Source: containerjournal.com
Run:AI this week announced the general availability of a namesake platform based on Kubernetes that enables IT teams to virtualize graphical processor unit (GPU) resources.
Company CEO Omri Geller says the goal is to enable IT teams to maximize investments in expensive GPUs by leveraging a single line of code to plug in its platform on top of Kubernetes. That would enable IT teams to take advantage of container orchestration to schedule artificial intelligence (AI) workloads across multiple GPUs, and allows certain AI workloads to be prioritized over others, he says.
Geller notes that GPUs don’t lend themselves well to traditional virtual machines. Kubernetes provides an alternative approach to virtualizing bare-metal GPU resources, which are among the most expensive IT infrastructure resource any IT organization can invoke in the cloud or deploy in on-premises IT environments.
Containers are widely employed by AI models because they provide a means to efficiently manage access to large amounts of data without having to update the entire AI application every time an element of that AI model changes. One of the biggest challenges organizations now face is maximizing GPU resources at a time when the number of AI models being built and deployed continues to expand rapidly. Most organizations not only have to frequently update AI models when new data sources become available, but they also discover that over time many AI models need to be replaced altogether, as business conditions and circumstances evolve.
Of course, as those AI models are updated they also need to be slipstreamed into applications, which in turn creates a series of new DevOps challenges for organizations.

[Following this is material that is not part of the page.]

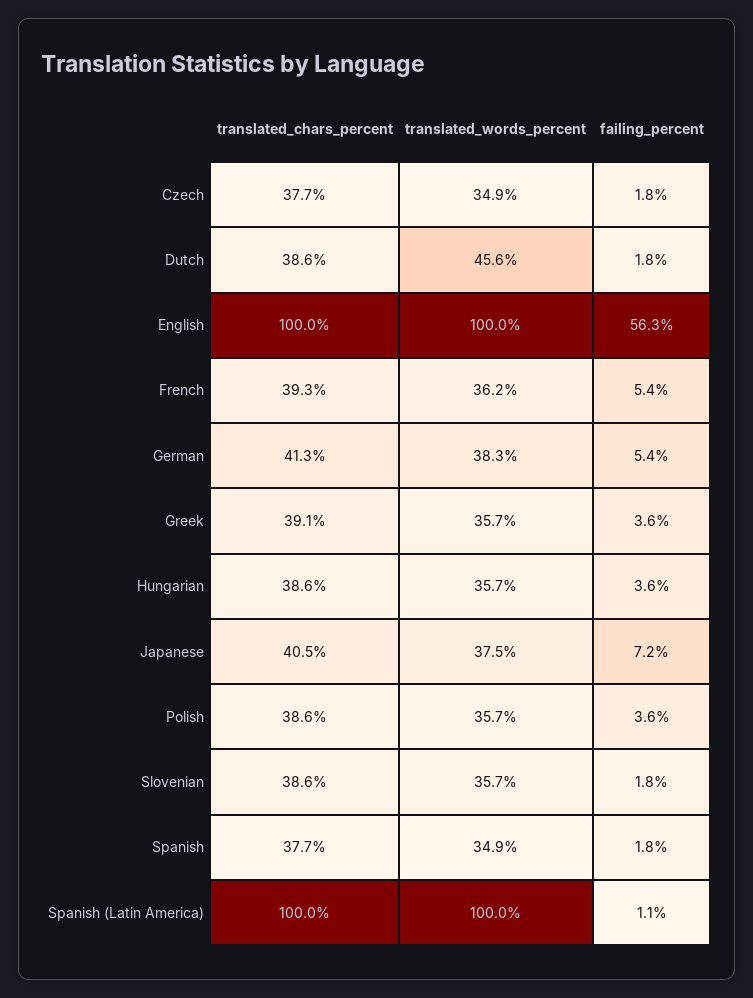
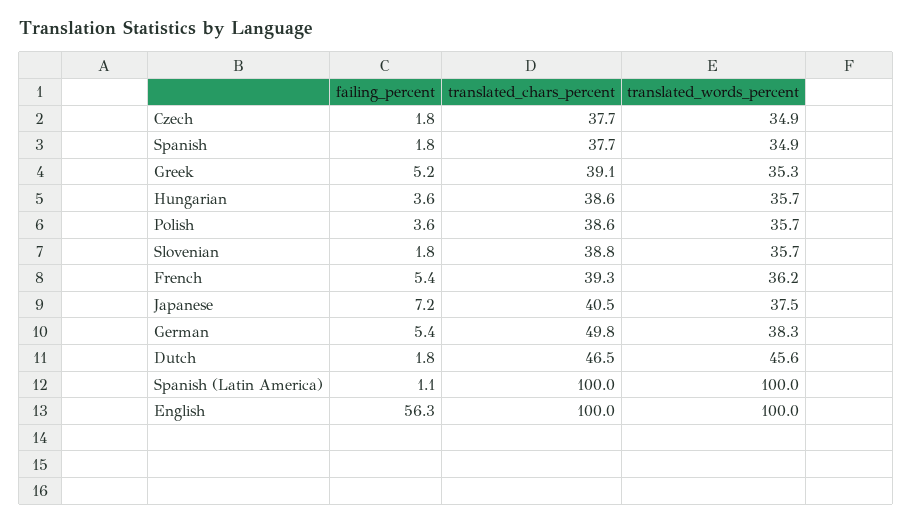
translated_chars_percent, Dutch: 38.6 -> 46.5
translated_chars_percent, German: 41.3 -> 49.8
translated_words_percent, Greek: 35.7 -> 35.3
failing_percent, Greek: 3.6 -> 5.2
translated_chars_percent, Slovenian: 38.6 -> 38.8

For the most part, GPUs today are employed to train AI models because they are more efficient than traditional commercial processors. However, most of the inference engines on which AI models are run are deployed on commercial x86 processors from Intel and AMD. Rival NVIDIA, however, is making a case for replacing x86 processors with GPUs that are becoming less expensive. The Run:AI platform can be employed to maximize GPUs to either train AI models or run inference engines, Geller says.
It’s not at all clear to what degree AI will be injected into applications. There’s no doubt AI will play a significant role in the future of application development. However, most organizations won’t be able to afford to inject AI instantly into every application or re-engineer business processes overnight, so it may still be a while before AI is all-pervasive. In fact, the truth is there is a lot of trial and error involving AI than most data scientists would care to admit.
In the meantime, however, it’s becoming clear Kubernetes will emerge as a de facto platform for both building and deploying AI applications, especially as platforms such as Kubeflow, a set of tools for building AI models, continue to mature. One major issue now is determining how to efficiently manage all the AI workloads that now are heading in the direction of Kubernetes.